If a line in the entries includes "down", show that line.

── Data section

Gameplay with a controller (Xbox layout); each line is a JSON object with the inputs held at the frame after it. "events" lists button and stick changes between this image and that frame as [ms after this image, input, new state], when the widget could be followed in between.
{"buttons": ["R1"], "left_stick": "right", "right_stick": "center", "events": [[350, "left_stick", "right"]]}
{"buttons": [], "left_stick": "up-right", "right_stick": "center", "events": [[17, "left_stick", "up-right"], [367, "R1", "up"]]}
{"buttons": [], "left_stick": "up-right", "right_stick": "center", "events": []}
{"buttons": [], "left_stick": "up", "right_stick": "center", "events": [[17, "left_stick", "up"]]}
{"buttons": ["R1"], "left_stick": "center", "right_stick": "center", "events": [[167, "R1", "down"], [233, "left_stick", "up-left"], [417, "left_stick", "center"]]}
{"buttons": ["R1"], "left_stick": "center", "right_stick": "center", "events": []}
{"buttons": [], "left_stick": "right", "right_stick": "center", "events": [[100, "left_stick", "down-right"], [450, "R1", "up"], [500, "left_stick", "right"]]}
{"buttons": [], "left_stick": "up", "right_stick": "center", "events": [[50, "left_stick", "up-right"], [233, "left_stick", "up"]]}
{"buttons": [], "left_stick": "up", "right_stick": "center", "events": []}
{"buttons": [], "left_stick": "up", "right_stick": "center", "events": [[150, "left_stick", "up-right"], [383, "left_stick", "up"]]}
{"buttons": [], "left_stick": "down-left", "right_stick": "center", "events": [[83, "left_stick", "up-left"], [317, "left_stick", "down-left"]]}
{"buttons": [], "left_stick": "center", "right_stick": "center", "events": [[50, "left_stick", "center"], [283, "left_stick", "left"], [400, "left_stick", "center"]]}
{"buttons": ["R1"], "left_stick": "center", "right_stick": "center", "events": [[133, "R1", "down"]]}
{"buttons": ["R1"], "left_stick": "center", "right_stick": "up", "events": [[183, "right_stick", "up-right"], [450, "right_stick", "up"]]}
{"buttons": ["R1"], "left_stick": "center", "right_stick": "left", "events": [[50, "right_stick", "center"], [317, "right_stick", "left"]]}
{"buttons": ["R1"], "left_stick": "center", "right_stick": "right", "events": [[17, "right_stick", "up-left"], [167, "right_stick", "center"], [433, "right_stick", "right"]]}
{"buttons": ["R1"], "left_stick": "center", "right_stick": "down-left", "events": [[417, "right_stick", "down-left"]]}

────

— Solution to this problem —
{"buttons": ["R1"], "left_stick": "center", "right_stick": "center", "events": [[167, "R1", "down"], [233, "left_stick", "up-left"], [417, "left_stick", "center"]]}
{"buttons": [], "left_stick": "right", "right_stick": "center", "events": [[100, "left_stick", "down-right"], [450, "R1", "up"], [500, "left_stick", "right"]]}
{"buttons": [], "left_stick": "down-left", "right_stick": "center", "events": [[83, "left_stick", "up-left"], [317, "left_stick", "down-left"]]}
{"buttons": ["R1"], "left_stick": "center", "right_stick": "center", "events": [[133, "R1", "down"]]}
{"buttons": ["R1"], "left_stick": "center", "right_stick": "down-left", "events": [[417, "right_stick", "down-left"]]}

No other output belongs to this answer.